たしかに正社員について時間・場所の拘束性の強さが賃金水準に反映されているという面はあると思いますが、それに加えて、正社員は長期的なキャリア全体が評価されているのに対し、非正社員はそうではない、という点も重要ではないかと思います。
なので、

 しかし、そもそも「時間・場所の拘束性」と「賃金水準」は相反するものではない。特に、最近は、女性社員の割合が増大するなど、人材のダイバーシティ(多様化)が進んでいる。男女ともに家庭責任を果たしたい従業員が増えるなかで、柔軟に残業したり転勤したりするわけにはいかない。また、企業の社会的責任(CSR)の観点から「ワークライフバランス」や「ダイバーシティ」に取り組む気運が高まっている。
 すでにプロクター・アンド・ギャンブル・ジャパン(P&G)や、アフラックアメリカンファミリー生命保険)、松下電器産業をはじめとした電気産業を中心に、ダイバーシティ先進企業では、「時間当たりの生産性」が高い従業員を高く評価するようになっているが、今後「持続可能性の高い」働き方へと切り替える企業はますます増えるだろう。そして、「時間・場所の自由」ニーズが強い正社員(例えば、短時間勤務や勤務地限定の社員)のなかから、評価も高く、賃金も高い人が増えてくる可能性が高い。
 これに伴い、非正社員についても「基幹的な役割」を担う人のみならず、全般的に処遇を改善する圧力が高まる。これには、非正社員側の要因と企業側の要因がある。
 第1に、正社員の「時間・場所の自由」が高まると、これまで「低収入に甘んじても、時間や場所を拘束されたくない」という理由で非正社員となっていた人たちの不満はこれまで以上に膨れ上がる。

作業項目:
正社員と非正社員の処遇を論じた本文を、最後の文の後から書き継ぐこと。 この一覧は本文とは関係がない。

(姿勢推定データ)
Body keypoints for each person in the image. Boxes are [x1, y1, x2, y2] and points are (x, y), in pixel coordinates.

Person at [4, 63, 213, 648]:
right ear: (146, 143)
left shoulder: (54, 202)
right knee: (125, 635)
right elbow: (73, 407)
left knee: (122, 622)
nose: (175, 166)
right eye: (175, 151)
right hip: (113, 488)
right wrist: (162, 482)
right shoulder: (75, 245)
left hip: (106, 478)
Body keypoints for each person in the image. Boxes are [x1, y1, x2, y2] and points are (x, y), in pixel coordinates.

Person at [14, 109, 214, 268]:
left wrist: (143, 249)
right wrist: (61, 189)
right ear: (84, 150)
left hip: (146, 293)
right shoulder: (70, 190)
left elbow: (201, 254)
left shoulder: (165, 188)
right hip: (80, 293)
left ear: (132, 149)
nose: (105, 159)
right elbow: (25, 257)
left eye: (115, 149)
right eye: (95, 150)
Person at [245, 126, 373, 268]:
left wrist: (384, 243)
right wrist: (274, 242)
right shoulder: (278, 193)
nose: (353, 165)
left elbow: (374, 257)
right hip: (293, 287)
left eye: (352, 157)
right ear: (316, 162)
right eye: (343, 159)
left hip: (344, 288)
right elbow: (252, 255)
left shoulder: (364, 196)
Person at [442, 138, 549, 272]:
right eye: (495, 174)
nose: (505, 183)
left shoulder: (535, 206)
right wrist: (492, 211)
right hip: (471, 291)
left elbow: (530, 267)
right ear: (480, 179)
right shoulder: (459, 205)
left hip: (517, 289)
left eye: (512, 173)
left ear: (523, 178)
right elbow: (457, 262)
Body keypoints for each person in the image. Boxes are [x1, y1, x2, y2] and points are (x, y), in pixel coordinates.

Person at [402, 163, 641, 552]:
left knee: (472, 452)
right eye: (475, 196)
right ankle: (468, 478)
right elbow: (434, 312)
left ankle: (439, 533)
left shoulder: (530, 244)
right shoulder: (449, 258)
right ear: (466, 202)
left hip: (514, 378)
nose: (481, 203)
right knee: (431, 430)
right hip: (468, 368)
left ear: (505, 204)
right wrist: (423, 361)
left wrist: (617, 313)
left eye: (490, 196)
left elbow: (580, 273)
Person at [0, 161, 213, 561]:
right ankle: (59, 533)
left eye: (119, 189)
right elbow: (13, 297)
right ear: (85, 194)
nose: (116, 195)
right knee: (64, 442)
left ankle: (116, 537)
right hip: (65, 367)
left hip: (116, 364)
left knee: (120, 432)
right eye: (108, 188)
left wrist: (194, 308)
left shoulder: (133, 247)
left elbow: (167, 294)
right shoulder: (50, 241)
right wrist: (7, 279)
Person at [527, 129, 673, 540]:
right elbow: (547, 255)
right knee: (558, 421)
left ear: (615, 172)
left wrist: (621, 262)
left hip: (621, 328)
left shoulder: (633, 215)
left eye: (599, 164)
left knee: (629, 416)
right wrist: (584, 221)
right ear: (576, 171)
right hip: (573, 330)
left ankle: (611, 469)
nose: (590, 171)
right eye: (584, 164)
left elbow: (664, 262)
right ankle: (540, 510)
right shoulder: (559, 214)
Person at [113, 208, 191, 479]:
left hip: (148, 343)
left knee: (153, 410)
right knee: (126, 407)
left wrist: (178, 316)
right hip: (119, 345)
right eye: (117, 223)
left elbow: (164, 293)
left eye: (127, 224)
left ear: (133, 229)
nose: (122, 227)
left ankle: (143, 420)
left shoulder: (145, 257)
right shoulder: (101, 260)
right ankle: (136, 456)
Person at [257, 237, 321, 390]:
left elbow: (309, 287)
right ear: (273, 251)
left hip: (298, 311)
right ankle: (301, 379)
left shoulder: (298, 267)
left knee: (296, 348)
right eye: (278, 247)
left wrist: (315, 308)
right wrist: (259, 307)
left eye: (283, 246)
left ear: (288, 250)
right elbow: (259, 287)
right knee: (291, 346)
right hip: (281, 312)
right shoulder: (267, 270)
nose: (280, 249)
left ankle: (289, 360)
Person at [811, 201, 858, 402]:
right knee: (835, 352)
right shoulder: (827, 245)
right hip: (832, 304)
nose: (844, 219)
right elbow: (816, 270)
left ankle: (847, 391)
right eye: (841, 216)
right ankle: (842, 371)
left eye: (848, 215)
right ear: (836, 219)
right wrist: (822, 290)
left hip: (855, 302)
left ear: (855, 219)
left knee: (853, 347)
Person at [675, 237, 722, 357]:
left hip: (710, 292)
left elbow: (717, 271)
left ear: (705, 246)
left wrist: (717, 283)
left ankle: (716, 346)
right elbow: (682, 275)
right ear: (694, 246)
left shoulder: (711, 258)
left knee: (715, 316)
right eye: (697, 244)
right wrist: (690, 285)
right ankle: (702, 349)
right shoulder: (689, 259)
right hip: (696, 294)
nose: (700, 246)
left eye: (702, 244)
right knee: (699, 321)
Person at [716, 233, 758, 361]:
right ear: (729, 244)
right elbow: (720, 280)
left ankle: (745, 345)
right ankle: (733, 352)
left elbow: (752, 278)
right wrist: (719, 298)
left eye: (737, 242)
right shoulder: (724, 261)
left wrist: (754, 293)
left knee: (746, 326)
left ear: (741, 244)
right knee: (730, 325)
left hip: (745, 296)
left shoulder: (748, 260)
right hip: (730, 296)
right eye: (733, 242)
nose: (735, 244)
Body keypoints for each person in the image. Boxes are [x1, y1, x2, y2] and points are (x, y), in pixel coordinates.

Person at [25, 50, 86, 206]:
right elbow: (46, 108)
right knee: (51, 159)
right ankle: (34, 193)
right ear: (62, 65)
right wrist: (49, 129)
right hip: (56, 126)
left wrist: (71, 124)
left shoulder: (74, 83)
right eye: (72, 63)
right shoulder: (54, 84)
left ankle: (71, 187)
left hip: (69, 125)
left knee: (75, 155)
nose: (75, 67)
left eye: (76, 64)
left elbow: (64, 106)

==

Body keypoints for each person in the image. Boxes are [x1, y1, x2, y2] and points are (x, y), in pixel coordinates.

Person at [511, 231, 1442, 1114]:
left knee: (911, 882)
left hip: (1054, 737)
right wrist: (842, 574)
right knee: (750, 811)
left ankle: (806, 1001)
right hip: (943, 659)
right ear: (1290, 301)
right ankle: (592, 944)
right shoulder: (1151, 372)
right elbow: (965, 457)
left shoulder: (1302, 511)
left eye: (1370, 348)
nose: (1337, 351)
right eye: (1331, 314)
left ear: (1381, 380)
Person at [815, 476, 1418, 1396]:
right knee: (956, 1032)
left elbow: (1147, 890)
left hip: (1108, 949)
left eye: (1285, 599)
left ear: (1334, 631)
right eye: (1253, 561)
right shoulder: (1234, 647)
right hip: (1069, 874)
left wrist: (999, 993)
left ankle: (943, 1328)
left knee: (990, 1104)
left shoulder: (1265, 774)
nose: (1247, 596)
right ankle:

解答欄:
 第2に、子育てをしている従業員(育児休業取得者や短時間勤務者)など「時間制約」が高い正社員が増えると、そうした人たちの代替要員として非正社員が埋め合わせをする機会が増える。これまで同一「価値」労働という言葉はあっても、実際に職場で正社員と非正社員の労働価値が比較される機会はあまりなかった。また、過度の賃金格差を違法とした判決でも、「労働価値を同一と判断するのは困難」とされてきた(96年、丸子警報器事件判決)。しかし、代替要員となる機会を活かして、非正社員が同一「価値」労働を職場でアピールすることは十分可能だ。また、ダイバーシティ先進企業では、業務を標準化し、その質を客観的かつ定量的に把握しようという取り組みが進んでいる。
 実際に、育児休業中に代替要員として雇用した非正社員をその後、正社員や正社員と同じ賃金水準の嘱託社員として採用しているケースがある。そうした企業では、非正社員のみならず、正社員にとっても良い発奮材料となっている。「均等待遇」により、正社員のなかでも、時間制約がある人とない人の間の不公正な処遇がある現状を大幅に改善する。

というのも、大筋ではそうだろうと思うのですが、「代替要員となる機会を活かして、非正社員が同一「価値」労働を職場でアピールすることは十分可能だ」というのはそれほど単純ではなく、その時その場だけの「同一」だけではなく、キャリア全体としての「同一」をアピールすることも大切なので、そうそう簡単に「十分可能」とまではいえないように思います。
また、多くの場合企業経営上の要請から、許容できる総額人件費の上限が存在しますから、結局のところは「評価も高く、賃金も高い人が増えてくる可能性が高い」「全般的に処遇を改善する圧力が高まる」とはいっても労働者全体の中での分配の問題になります。つまり、上がる人がいればいっぽうで下がる人がいる、つまり「時間あたり生産性が低い」けれど、長時間働くことで出来高を確保しているような人は賃金が下がるとか、上がらないといったことが起きるということでしょう。こうした動きは、現在のように長時間労働すればするだけ割増賃金が増えるという法制度とはあまり整合的ではなく、労働時間法制の見直しが求められることになりそうです。